Dans le cas contraire, ils auraient de sérieux ennuis à leur prochain passage. De plus, l’école représente pour eux un symbole de l’Etat qu’il faut faire disparaitre afin d’instaurer la Charia et appliquer ses lois. D.A et N.A disent ne pas reconnaître les lois de l’Etat burkinabè. C’est pourquoi, ils n’ont pas jugé nécessaire de se prémunir d’un permis de port d’arme à feu avant d’en acquérir.


Lire aussi Attaques terroristes au Burkina : Des présumés combattants répondent devant la Justice burkinabè


Sont-ils conscients des conséquences de leurs actes ?

« Êtes-vous conscients qu’à cause de vos actes, des Burkinabè ne peuvent plus mener paisiblement leurs activités et certains ont dû quitter leurs villages pour se réfugier en ville où ils ne connaissent personne, et sont obligés de mendier pour vivre ? » A cette question du juge, N.A affirme ne pas vouloir faire souffrir quelqu’un par ses actes. Selon lui, l’application de la Charia est une mission confiée à lui par Dieu et il ne fait que l’exécuter. C’est pourquoi ils s’en prennent aux symboles de l’Etat, pour le contraindre à appliquer la Charia sur tout le territoire. Et à la question de savoir pourquoi donc certains groupes s’en prennent aussi aux civils, N.A répond que ceux-ci en font trop et rendent la vie impossible aux populations, alors qu’elles ne sont pas leurs principales cibles.

Face aux juges, N.A. et D.A. ont reconnu les faits d’association de malfaiteurs en lien avec une entreprise terroriste, de dégradation de biens et de détention illégale d’armes à feu et de munitions. Ils ont cependant réfuté l’accusation de vol pour les biens matériels des enseignants, estimant que lorsque l’on va faire la guerre à son ennemi, les biens récupérés constituent leur butin. Le tribunal a permis aux victimes que sont A.D et B.C de relater leurs versions des faits et estimer le montant des préjudices subis.

Au cours de ses réquisitions, le procureur a soutenu que les agissements des deux présumés terroristes n’avaient rien à voir avec la religion qu’ils défendaient bec et ongles. Pour lui, ils étaient bien conscients de la nature du groupe Ansaroul Islam en l’intégrant et de la gravité des actes posés. C’est pourquoi le procureur a requis qu’ils soient condamnés chacun à 20 ans de prison ferme avec 15 ans de sûreté.

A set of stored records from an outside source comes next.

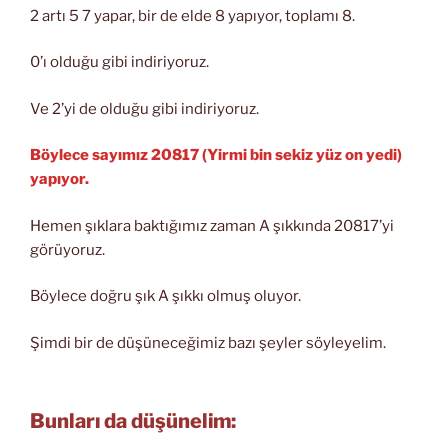
2 artı 5 7 yapar, bir de elde 8 yapıyor, toplamı 8.
0’ı olduğu gibi indiriyoruz.
Ve 2’yi de olduğu gibi indiriyoruz.
Böylece sayımız 20817 (Yirmi bin sekiz yüz on yedi)
yapıyor.
Hemen şıklara baktığımız zaman A şıkkında 20817’yi
görüyoruz.
Böylece doğru şık A şıkkı olmuş oluyor.
Şimdi bir de düşüneceğimiz bazı şeyler söyleyelim.
Bunları da düşünelim:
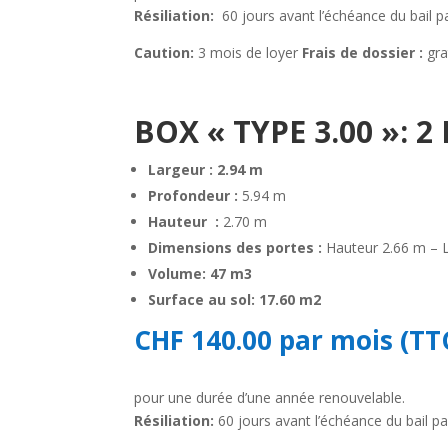
Résiliation:
60 jours avant l’échéance du bail 
Caution:
3 mois de loyer
Frais de dossier :
gra
BOX
« TYPE 3.00 »: 
Largeur
:
2.94 m
Profondeur
:
5.94 m
Hauteur
:
2.70 m
Dimensions des portes
:
Hauteur 2.66 m – 
Volume: 47 m3
Surface au sol: 17.60 m2
CHF 140.00 par mois (TT
pour une durée d’une année renouvelable.
Résiliation:
60 jours avant l’échéance du bail p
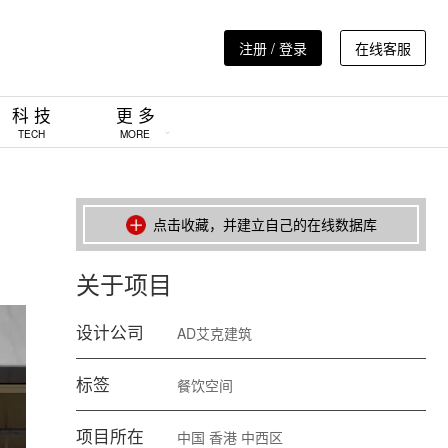
注册 / 登录
在线客服
科 技
更 多
TECH
MORE
点击收藏，并建立自己的在线数据库
关于项目
设计公司
AD艾克建筑
标签
餐饮空间
项目所在
中国
香港
中西区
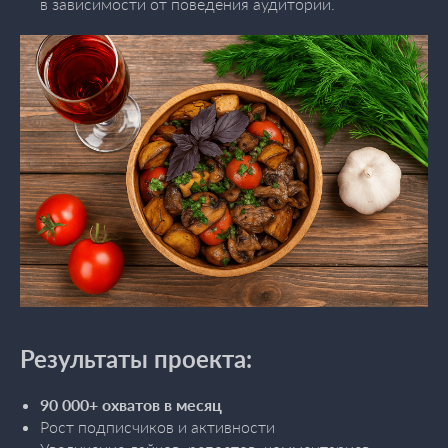
в зависимости от поведения аудитории.
Результаты проекта:
90 000+ охватов в месяц
Рост подписчиков и активности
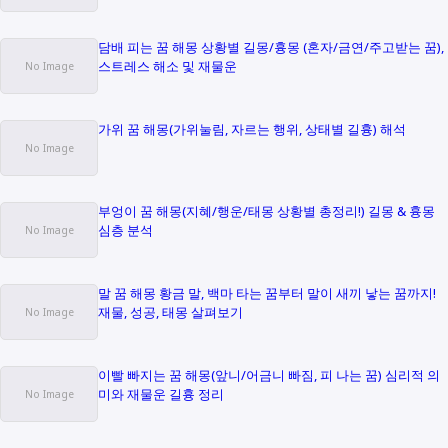
담배 피는 꿈 해몽 상황별 길몽/흉몽 (혼자/금연/주고받는 꿈),
스트레스 해소 및 재물운
가위 꿈 해몽(가위눌림, 자르는 행위, 상태별 길흉) 해석
부엉이 꿈 해몽(지혜/행운/태몽 상황별 총정리!) 길몽 & 흉몽
심층 분석
말 꿈 해몽 황금 말, 백마 타는 꿈부터 말이 새끼 낳는 꿈까지!
재물, 성공, 태몽 살펴보기
이빨 빠지는 꿈 해몽(앞니/어금니 빠짐, 피 나는 꿈) 심리적 의
미와 재물운 길흉 정리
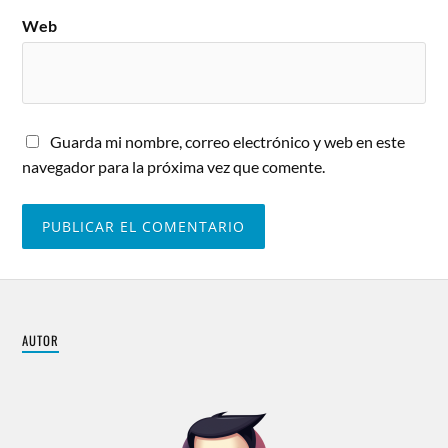
Web
Guarda mi nombre, correo electrónico y web en este
navegador para la próxima vez que comente.
AUTOR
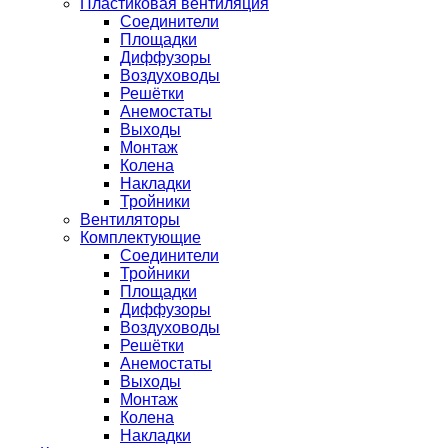
Пластиковая вентиляция
Соединители
Площадки
Диффузоры
Воздуховоды
Решётки
Анемостаты
Выходы
Монтаж
Колена
Накладки
Тройники
Вентиляторы
Комплектующие
Соединители
Тройники
Площадки
Диффузоры
Воздуховоды
Решётки
Анемостаты
Выходы
Монтаж
Колена
Накладки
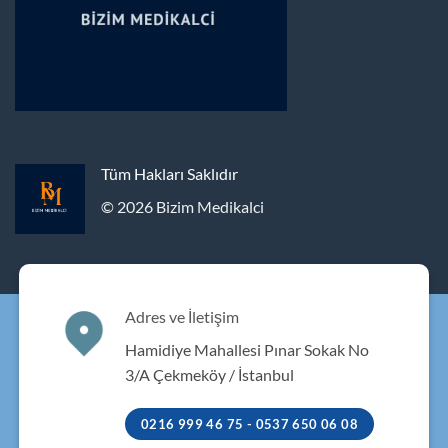
Tüm Hakları Saklıdır
© 2026 Bizim Medikalci
Adres ve İletişim
Hamidiye Mahallesi Pınar Sokak No
3/A Çekmeköy / İstanbul
0216 999 46 75 - 0537 650 06 08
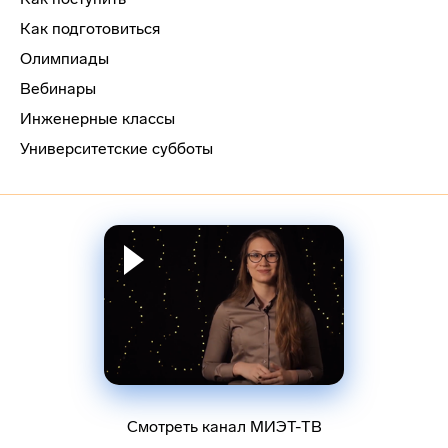
Как подготовиться
Олимпиады
Вебинары
Инженерные классы
Университетские субботы
Смотреть канал МИЭТ-ТВ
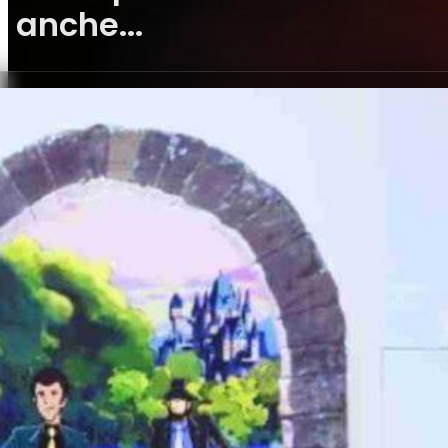
anche...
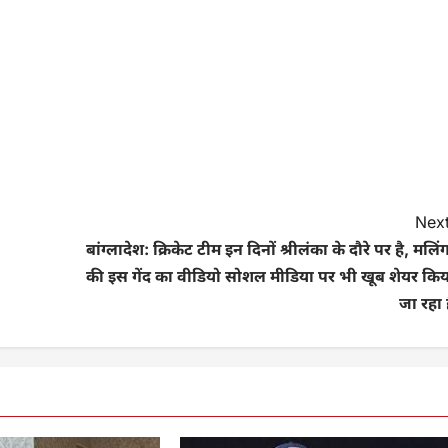
Next
बांग्लादेश: क्रिकेट टीम इन दिनों श्रीलंका के दौरे पर है, मलिं
की इस गेंद का वीडियो सोशल मीडिया पर भी खूब शेयर किय
जा रहा 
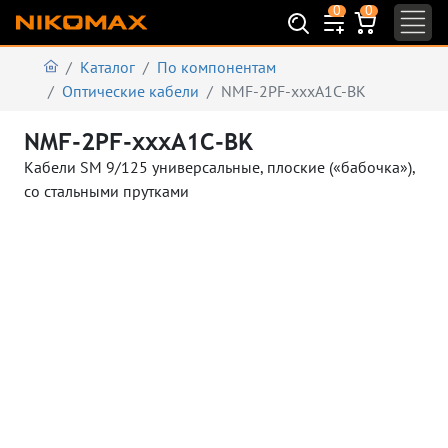
0
0
Каталог
По компонентам
Оптические кабели
NMF-2PF-xxxA1C-BK
NMF-2PF-xxxA1C-BK
Кабели SM 9/125 универсальные, плоские («бабочка»),
со стальными прутками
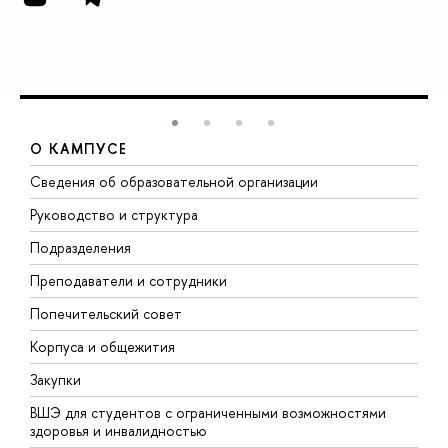
О КАМПУСЕ
Сведения об образовательной организации
М
Руководство и структура
М
Подразделения
Д
Преподаватели и сотрудники
О
Попечительский совет
П
Корпуса и общежития
П
Закупки
Д
ВШЭ для студентов с ограниченными возможностями
Д
здоровья и инвалидностью
А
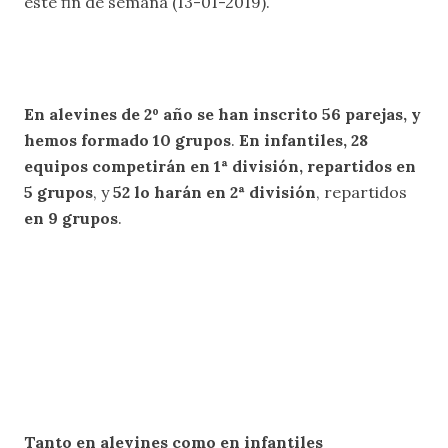
este fin de semana (13-01-2019).
En alevines de 2º año se han inscrito 56 parejas, y
hemos formado 10 grupos
.
En infantiles, 28
equipos competirán en 1ª división, repartidos en
5 grupos
, y
52 lo harán en 2ª división
, repartidos
en 9 grupos
.
Tanto en alevines como en infantiles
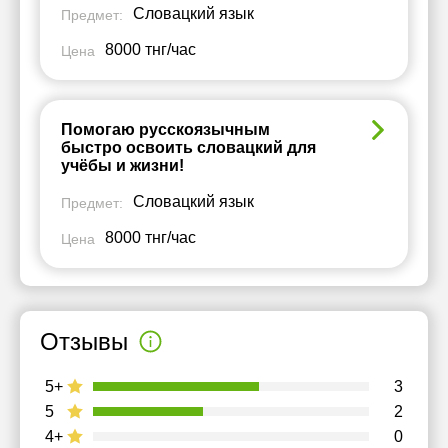
Словацкий язык
Предмет:
8000 тнг/час
Цена
Помогаю русскоязычным
быстро освоить словацкий для
учёбы и жизни!
Словацкий язык
Предмет:
8000 тнг/час
Цена
Отзывы
5+
3
5
2
4+
0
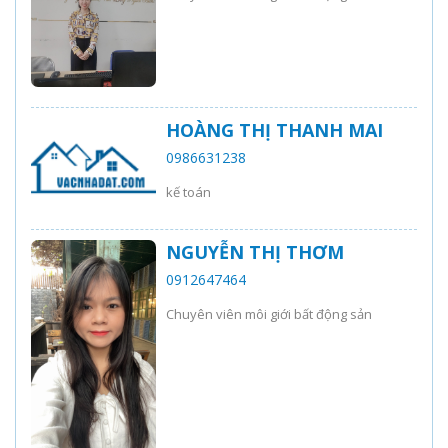
HOÀNG THỊ THANH MAI
0986631238
kế toán
NGUYỄN THỊ THƠM
0912647464
Chuyên viên môi giới bất động sản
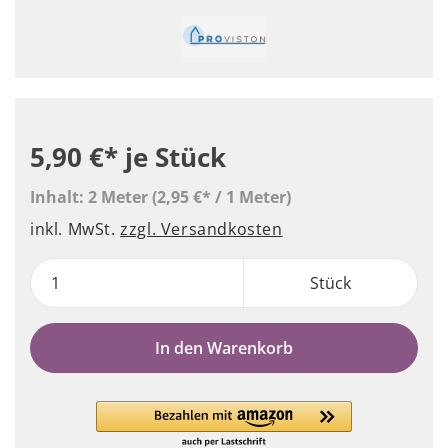
5,90 €*
je Stück
Inhalt:
2 Meter
(2,95 €* / 1 Meter)
inkl. MwSt.
zzgl. Versandkosten
Stück
In den Warenkorb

Le tribunal a abondé dans ce sens, en condamnant les prévenus à la peine requis par le procureur. Il les a aussi condamnés à payer solidairement la somme de 2 975 074 FCFA à A.D et 758 000 FCFA à B.C au titre des dommages et intérêts. Les condamnés ont 15 jours à compter de la prononciation du verdict pour faire appel.
Le deuxième dossier du jour qui devait être jugé, a été renvoyé au jeudi 12 août 2021. L’audience reprendra le mercredi 11 août 2021 à partir de 08h.